While the term is most closely associated with professional developmental editors, the underlying format — a structured, comprehensive written overview of a manuscript's strengths and weaknesses, addressing craft elements systematically rather than as scattered notes — is sometimes adopted by beta readers, critique partners, or writing group members asked to provide especially thorough feedback, particularly when reviewing a complete manuscript rather than incremental chapters. In this broader use, an editorial letter functions as a format for organizing feedback clearly and comprehensively rather than as a credential specific to professional editorial services.
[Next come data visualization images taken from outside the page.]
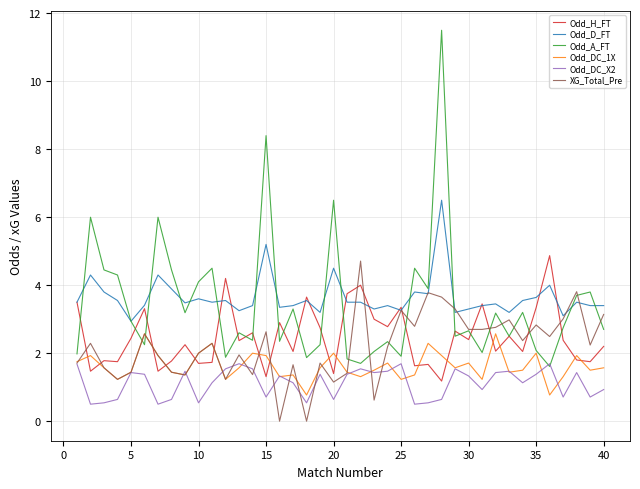

What is the highest value of the Odd_D_FT series?

6.5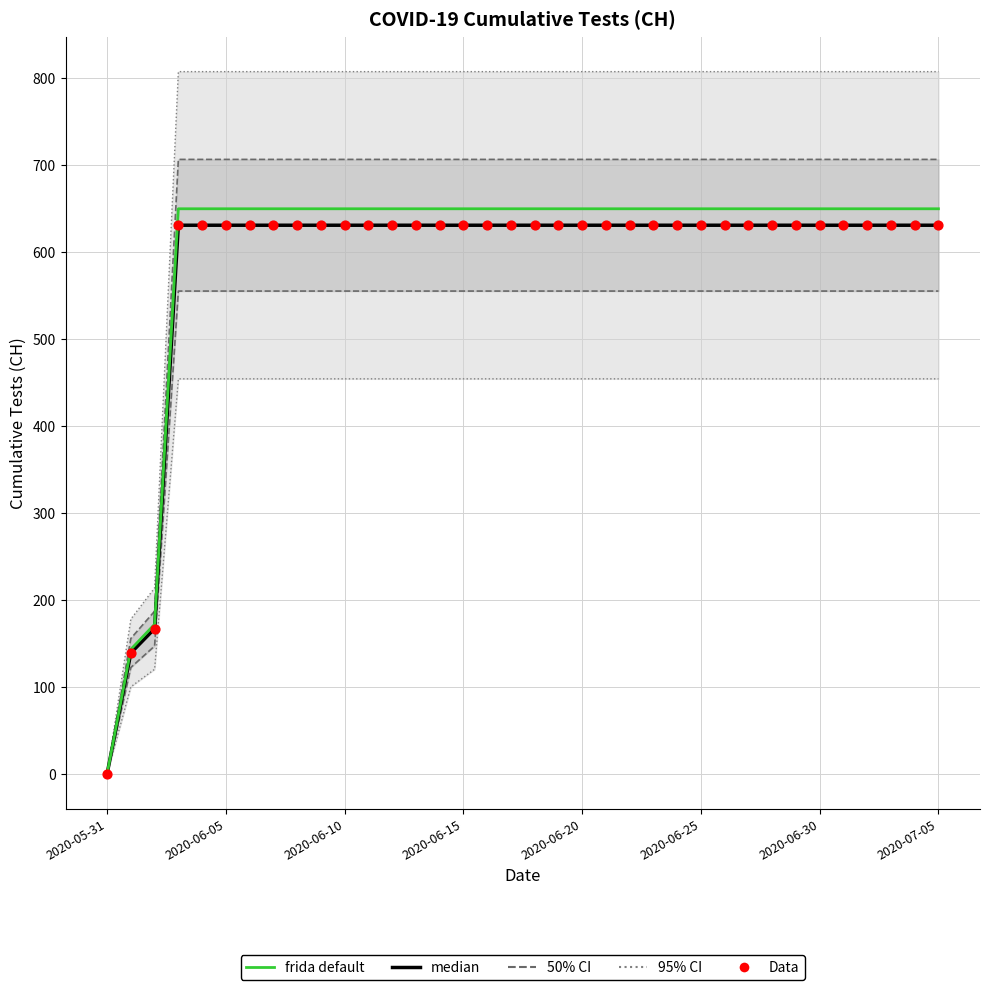

At which category is the sum across all series the highest?

2020-06-15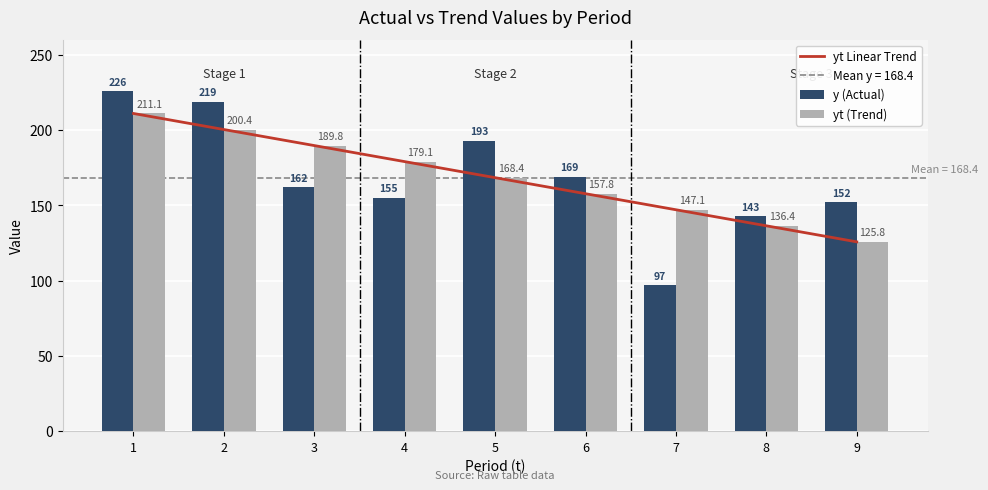

At how many categories does at least one series exceed 141?

9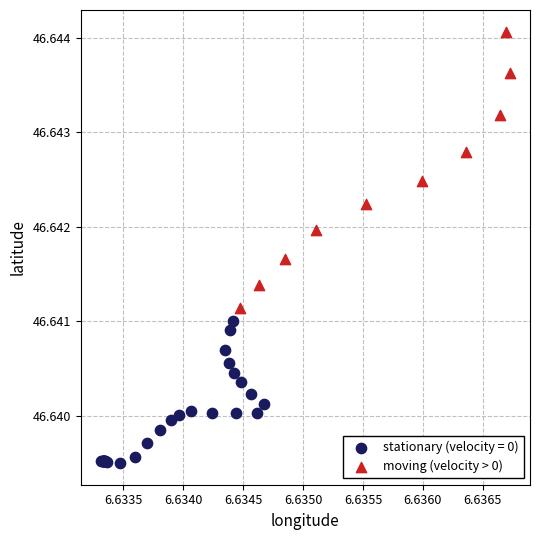

Which series reaches the maximum Y coordinate?

moving (velocity > 0)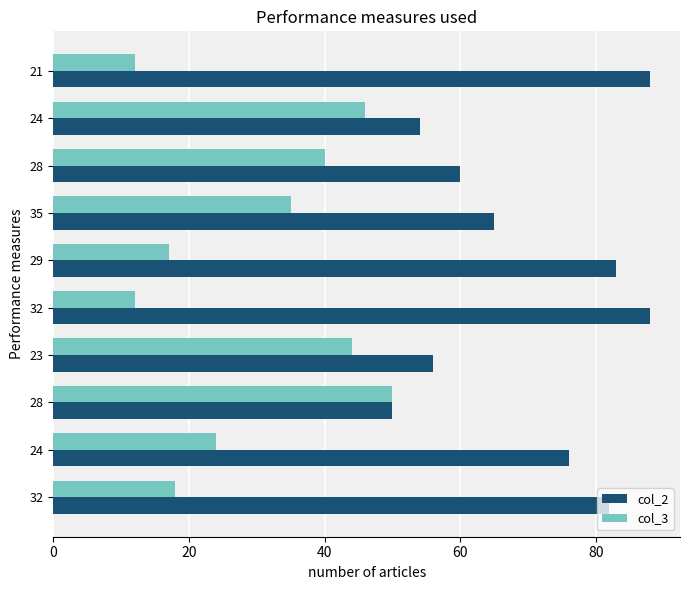

Reading left to right, what are all the values shown in this chart?

col_2: 82	76	50	56	88	83	65	60	54	88
col_3: 18	24	50	44	12	17	35	40	46	12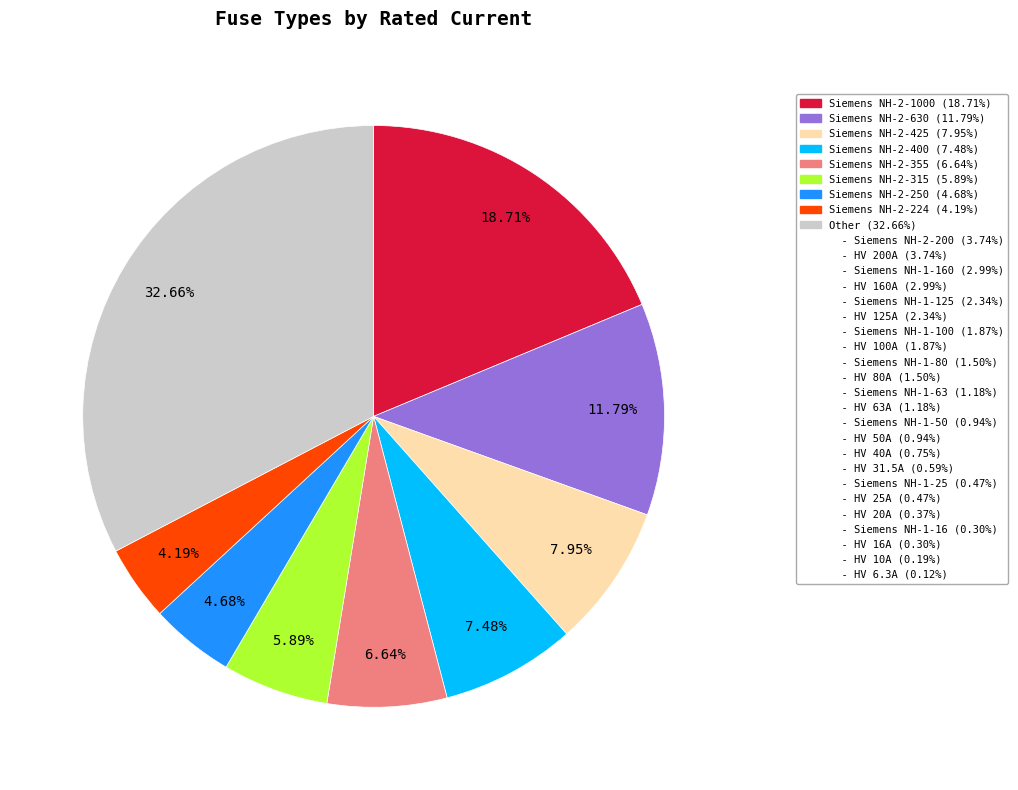

Is there a majority slice in this chart?

No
Using an Editorial Letter During Revision

Because an editorial letter is typically organized around priorities rather than presented as an undifferentiated list, authors commonly use it to establish a revision plan, addressing the most significant structural or craft issues identified first, since fixes to lower-priority concerns made before higher-priority structural issues are resolved risk being undone or rendered irrelevant by the larger changes still to come. The letter's function as an organizing document for revision, rather than merely a record of an editor's reactions, is often considered one of its primary values relative to less structured forms of feedback.